DATASET EXCERPTS:
───

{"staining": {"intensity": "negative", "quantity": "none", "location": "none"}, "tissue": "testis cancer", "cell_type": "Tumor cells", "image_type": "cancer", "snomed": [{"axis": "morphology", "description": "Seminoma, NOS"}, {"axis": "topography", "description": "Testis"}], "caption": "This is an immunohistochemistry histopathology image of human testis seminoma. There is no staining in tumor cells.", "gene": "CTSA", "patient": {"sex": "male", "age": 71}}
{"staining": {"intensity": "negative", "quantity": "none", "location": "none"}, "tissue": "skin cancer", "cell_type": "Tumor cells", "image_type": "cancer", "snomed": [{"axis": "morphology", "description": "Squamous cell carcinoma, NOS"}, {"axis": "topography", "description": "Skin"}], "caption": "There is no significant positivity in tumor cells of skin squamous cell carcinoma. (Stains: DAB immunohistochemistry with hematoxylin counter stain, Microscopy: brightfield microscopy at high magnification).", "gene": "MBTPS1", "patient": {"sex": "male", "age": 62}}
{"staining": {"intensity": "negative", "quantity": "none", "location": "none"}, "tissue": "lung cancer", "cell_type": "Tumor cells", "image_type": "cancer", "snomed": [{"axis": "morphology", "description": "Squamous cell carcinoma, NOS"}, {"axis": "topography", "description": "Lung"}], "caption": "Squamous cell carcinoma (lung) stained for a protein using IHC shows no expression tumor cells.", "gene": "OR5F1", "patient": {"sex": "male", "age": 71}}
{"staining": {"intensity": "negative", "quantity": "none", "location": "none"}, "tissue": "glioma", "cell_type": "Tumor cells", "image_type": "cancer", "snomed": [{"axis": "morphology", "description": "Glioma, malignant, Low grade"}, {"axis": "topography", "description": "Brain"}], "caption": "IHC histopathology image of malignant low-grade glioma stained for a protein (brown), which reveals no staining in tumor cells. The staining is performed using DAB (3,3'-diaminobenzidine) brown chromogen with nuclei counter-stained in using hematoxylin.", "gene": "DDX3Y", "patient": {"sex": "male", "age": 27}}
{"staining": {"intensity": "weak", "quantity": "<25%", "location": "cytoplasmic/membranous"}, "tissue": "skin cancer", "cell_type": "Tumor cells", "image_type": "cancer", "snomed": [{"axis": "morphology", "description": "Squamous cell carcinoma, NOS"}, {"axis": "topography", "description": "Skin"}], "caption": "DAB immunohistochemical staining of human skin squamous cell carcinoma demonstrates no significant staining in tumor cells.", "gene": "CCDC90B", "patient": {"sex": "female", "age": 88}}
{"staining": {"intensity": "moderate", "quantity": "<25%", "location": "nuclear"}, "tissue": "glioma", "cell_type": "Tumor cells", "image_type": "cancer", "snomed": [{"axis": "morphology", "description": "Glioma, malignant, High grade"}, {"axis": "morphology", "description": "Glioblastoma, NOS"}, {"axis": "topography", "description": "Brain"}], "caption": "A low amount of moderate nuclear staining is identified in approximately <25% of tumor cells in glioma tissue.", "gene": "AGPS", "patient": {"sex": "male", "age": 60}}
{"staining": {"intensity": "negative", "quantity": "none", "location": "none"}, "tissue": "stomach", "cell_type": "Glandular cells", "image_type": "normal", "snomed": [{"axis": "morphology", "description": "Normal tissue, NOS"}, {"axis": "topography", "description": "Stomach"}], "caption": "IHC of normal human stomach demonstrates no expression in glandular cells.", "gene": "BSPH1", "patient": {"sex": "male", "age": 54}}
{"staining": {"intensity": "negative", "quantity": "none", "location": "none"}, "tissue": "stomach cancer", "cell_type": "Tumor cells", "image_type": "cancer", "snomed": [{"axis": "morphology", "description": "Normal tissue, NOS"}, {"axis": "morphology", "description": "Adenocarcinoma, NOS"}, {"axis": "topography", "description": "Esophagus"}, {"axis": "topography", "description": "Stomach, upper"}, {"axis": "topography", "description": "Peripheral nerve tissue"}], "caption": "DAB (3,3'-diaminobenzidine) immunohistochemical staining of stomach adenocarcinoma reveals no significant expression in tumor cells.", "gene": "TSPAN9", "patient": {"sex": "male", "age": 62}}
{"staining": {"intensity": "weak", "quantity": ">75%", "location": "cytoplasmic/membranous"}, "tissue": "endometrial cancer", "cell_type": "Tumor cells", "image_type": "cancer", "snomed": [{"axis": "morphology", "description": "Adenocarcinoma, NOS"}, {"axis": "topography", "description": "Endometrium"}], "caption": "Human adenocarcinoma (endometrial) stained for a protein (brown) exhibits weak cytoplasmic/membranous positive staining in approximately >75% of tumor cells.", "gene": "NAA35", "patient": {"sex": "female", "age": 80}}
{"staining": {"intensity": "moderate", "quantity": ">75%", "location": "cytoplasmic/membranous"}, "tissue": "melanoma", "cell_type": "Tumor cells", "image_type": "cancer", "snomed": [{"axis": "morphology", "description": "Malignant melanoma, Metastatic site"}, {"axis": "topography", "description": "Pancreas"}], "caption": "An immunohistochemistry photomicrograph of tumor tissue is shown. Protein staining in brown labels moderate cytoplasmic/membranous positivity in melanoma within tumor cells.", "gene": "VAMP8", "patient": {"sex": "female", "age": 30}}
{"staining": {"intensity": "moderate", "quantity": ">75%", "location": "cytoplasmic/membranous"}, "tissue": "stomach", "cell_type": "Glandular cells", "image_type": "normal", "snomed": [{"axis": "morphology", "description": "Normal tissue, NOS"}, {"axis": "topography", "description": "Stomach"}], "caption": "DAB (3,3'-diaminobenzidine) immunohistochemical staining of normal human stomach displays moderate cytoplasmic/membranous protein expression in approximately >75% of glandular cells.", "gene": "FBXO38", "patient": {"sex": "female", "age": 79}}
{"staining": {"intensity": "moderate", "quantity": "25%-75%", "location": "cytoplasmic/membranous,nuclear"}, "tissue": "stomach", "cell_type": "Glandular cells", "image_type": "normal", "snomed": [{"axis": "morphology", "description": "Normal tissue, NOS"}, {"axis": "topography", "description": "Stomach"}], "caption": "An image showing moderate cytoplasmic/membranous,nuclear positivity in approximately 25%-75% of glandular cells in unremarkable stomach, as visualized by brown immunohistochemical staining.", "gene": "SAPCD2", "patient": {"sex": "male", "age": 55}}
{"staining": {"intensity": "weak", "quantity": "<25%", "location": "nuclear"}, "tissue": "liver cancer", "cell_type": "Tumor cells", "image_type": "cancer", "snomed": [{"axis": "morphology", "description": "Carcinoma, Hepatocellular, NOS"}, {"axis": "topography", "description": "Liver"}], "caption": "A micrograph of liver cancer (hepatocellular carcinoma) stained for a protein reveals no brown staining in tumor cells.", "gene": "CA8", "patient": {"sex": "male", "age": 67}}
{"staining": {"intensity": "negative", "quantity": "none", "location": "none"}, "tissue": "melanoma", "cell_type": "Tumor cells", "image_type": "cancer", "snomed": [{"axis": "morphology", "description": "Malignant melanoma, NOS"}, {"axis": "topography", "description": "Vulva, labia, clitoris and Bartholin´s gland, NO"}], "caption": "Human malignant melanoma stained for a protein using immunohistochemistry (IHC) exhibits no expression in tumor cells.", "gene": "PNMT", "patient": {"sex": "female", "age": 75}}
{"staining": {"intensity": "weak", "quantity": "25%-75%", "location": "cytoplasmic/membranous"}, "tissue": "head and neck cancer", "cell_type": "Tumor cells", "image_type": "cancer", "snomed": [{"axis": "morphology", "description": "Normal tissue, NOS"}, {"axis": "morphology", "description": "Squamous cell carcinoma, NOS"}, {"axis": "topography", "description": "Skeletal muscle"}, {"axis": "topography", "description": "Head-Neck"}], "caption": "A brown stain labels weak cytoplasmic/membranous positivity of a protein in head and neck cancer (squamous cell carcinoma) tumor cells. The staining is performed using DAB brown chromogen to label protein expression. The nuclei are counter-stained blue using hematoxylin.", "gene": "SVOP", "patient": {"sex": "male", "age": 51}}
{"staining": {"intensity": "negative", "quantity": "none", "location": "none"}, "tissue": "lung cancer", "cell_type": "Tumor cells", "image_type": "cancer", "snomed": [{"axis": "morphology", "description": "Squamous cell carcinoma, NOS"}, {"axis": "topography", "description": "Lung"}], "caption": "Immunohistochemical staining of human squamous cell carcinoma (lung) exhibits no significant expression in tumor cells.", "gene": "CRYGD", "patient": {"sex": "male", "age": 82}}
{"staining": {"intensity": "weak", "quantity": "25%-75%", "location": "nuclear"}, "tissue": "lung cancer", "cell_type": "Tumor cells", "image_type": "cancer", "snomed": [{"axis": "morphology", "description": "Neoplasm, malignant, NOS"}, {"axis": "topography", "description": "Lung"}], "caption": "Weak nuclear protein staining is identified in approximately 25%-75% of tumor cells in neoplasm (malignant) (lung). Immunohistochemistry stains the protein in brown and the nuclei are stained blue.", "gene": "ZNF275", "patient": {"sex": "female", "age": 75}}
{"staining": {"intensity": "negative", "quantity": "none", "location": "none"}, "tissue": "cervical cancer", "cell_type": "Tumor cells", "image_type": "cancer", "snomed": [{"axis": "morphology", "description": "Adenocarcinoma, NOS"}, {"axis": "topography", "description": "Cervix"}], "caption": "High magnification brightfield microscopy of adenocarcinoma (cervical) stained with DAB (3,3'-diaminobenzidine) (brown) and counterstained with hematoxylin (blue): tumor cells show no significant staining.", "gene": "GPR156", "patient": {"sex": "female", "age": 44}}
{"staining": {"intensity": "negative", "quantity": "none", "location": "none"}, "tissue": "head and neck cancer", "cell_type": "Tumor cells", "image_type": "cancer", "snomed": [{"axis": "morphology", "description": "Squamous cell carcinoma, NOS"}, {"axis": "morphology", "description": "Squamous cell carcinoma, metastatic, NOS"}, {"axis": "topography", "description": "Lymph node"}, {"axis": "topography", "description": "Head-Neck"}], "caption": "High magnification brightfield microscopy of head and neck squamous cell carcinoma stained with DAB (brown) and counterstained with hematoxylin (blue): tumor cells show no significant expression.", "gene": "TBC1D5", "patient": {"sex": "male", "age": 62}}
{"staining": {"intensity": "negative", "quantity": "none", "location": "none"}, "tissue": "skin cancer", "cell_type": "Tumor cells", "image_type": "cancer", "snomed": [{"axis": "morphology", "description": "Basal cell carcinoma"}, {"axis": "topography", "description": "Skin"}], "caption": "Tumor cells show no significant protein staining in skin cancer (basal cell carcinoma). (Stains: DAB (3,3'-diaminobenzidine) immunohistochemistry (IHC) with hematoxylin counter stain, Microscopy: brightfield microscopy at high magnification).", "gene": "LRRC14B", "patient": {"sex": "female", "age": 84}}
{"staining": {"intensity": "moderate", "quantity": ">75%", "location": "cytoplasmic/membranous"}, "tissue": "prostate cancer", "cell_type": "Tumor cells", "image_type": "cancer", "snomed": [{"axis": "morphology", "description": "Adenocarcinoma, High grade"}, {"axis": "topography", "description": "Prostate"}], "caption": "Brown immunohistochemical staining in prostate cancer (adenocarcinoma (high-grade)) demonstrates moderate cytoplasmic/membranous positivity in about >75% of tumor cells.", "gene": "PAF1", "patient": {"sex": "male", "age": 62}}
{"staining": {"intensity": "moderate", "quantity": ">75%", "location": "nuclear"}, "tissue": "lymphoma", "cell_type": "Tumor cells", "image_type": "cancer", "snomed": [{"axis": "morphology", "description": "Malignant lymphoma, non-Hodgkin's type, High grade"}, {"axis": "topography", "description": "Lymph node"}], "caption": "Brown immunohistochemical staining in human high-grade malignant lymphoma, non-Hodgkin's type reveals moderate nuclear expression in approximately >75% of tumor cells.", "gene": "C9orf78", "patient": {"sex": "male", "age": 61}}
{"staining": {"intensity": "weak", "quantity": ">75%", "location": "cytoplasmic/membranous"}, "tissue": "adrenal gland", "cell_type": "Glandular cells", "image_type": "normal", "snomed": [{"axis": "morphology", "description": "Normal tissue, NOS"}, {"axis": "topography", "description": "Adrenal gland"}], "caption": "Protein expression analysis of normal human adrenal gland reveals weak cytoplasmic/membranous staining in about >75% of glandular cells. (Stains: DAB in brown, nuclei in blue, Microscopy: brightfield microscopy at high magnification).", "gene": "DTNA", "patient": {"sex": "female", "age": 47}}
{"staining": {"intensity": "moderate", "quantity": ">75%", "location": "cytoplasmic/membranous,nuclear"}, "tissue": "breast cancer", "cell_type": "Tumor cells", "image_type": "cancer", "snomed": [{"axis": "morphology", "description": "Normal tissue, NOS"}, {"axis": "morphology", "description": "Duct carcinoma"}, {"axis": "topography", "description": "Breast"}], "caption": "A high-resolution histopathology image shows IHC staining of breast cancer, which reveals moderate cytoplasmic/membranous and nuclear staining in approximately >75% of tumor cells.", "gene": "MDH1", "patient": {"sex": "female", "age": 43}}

───

REQUIRED WORK: Transcribe the records above exactly, beginning at the line that contains "of human skin" and ending with the line that contains "human stomach demonstrates", both included, and nothing else.

REPLY TO THE EXERCISE:
{"staining": {"intensity": "weak", "quantity": "<25%", "location": "cytoplasmic/membranous"}, "tissue": "skin cancer", "cell_type": "Tumor cells", "image_type": "cancer", "snomed": [{"axis": "morphology", "description": "Squamous cell carcinoma, NOS"}, {"axis": "topography", "description": "Skin"}], "caption": "DAB immunohistochemical staining of human skin squamous cell carcinoma demonstrates no significant staining in tumor cells.", "gene": "CCDC90B", "patient": {"sex": "female", "age": 88}}
{"staining": {"intensity": "moderate", "quantity": "<25%", "location": "nuclear"}, "tissue": "glioma", "cell_type": "Tumor cells", "image_type": "cancer", "snomed": [{"axis": "morphology", "description": "Glioma, malignant, High grade"}, {"axis": "morphology", "description": "Glioblastoma, NOS"}, {"axis": "topography", "description": "Brain"}], "caption": "A low amount of moderate nuclear staining is identified in approximately <25% of tumor cells in glioma tissue.", "gene": "AGPS", "patient": {"sex": "male", "age": 60}}
{"staining": {"intensity": "negative", "quantity": "none", "location": "none"}, "tissue": "stomach", "cell_type": "Glandular cells", "image_type": "normal", "snomed": [{"axis": "morphology", "description": "Normal tissue, NOS"}, {"axis": "topography", "description": "Stomach"}], "caption": "IHC of normal human stomach demonstrates no expression in glandular cells.", "gene": "BSPH1", "patient": {"sex": "male", "age": 54}}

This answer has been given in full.